Last year’s revolt lives on in a more formal way with the Senate Majority Coalition, including Democrats Rodney Tom, D-Medina, and Tim Sheldon, D-Potlatch. The coalition, which holds a one-vote majority, attempted to make bipartisan overtures to the Senate Democrats with offers of chairmanships or co-chairmanships with mixed results.
But the benefit, both last year and this, is that the legislative conversation necessarily has expanded beyond the Democratic Party and its traditional constituencies. For instance, education-reform bills never considered before have been heard and even passed, at least in the Senate. Their prospects in the firmly Democratic-controlled House are not so bright. In an interview, Speaker of the House Frank Chopp, D-Seattle, and his Majority Leader Pat Sullivan, D-Covington, were cool to most new reforms.
Sullivan says school administrators are struggling to implement education reforms enacted in recent years with limited resources. House Appropriations Chairman Ross Hunter, D-Medina, said Wednesday that closing the $1.3 billion budget deficit and meeting the Supreme Court’s requirements for education funding will be “hard to do without additional revenue.”
Meanwhile, Senate Majority Coalition’s Ways and Means Chairman Andy Hill, R-Kirkland, says his budget will fully fund education, buying specific reforms, with the goal of not extending expiring taxes or adding new ones: “The goal is to live within our means.”

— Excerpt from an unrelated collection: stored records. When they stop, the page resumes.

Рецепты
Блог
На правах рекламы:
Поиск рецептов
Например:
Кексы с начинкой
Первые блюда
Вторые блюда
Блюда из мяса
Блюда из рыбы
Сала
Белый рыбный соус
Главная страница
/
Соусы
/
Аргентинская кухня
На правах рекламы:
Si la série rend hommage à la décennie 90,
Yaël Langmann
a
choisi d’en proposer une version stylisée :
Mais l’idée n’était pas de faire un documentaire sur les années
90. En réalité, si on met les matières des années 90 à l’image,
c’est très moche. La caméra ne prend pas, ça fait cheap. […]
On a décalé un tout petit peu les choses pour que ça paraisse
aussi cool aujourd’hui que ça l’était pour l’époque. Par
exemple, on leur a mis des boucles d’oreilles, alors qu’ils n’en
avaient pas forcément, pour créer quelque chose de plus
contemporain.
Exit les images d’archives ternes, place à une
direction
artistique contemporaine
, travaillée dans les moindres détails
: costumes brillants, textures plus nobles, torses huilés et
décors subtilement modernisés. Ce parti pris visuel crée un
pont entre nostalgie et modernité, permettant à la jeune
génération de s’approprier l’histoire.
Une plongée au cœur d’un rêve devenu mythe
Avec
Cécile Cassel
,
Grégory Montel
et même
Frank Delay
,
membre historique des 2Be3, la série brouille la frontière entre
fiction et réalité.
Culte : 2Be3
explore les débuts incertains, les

Hill’s comment suggests cuts are possible to almost everything else. But, in a recent interview, neither he nor other leaders in the coalition would even entertain a conversation about what or how much to cut — at least not yet. The Senate budget is expected to be announced this week, with the House’s to follow. Gov. Jay Inslee is expected soon to release his own budget priorities, including recommendations to repeal some tax exemptions.
Raising taxes became easier with another state Supreme Court decision that threw out the voter-approved requirement that any tax increases require a two-thirds vote of the Legislature or a simple majority of the vote of the people. Easier, technically, but not so much politically, since voters in 44 of the state’s 49 legislative districts had expressed their abiding distrust of Olympia by voting for the two-thirds rule again in November. Lawmakers should feel that no-confidence vote keenly and try to get to two-thirds vote for tax increases or put together a credible package voters could embrace.
A standoff will serve no one. Democratic leaders should be open to reforms. The Senate Majority Coalition’s line against any new tax increases is shortsighted. The Republican-dominated coalition should be ready to deal.
Lawmakers should scrub all of the state’s tax exemptions to see what can be eliminated and, yes, other types of tax increases should be considered. However, they must not be divorced from further reforms in education and other parts of state government.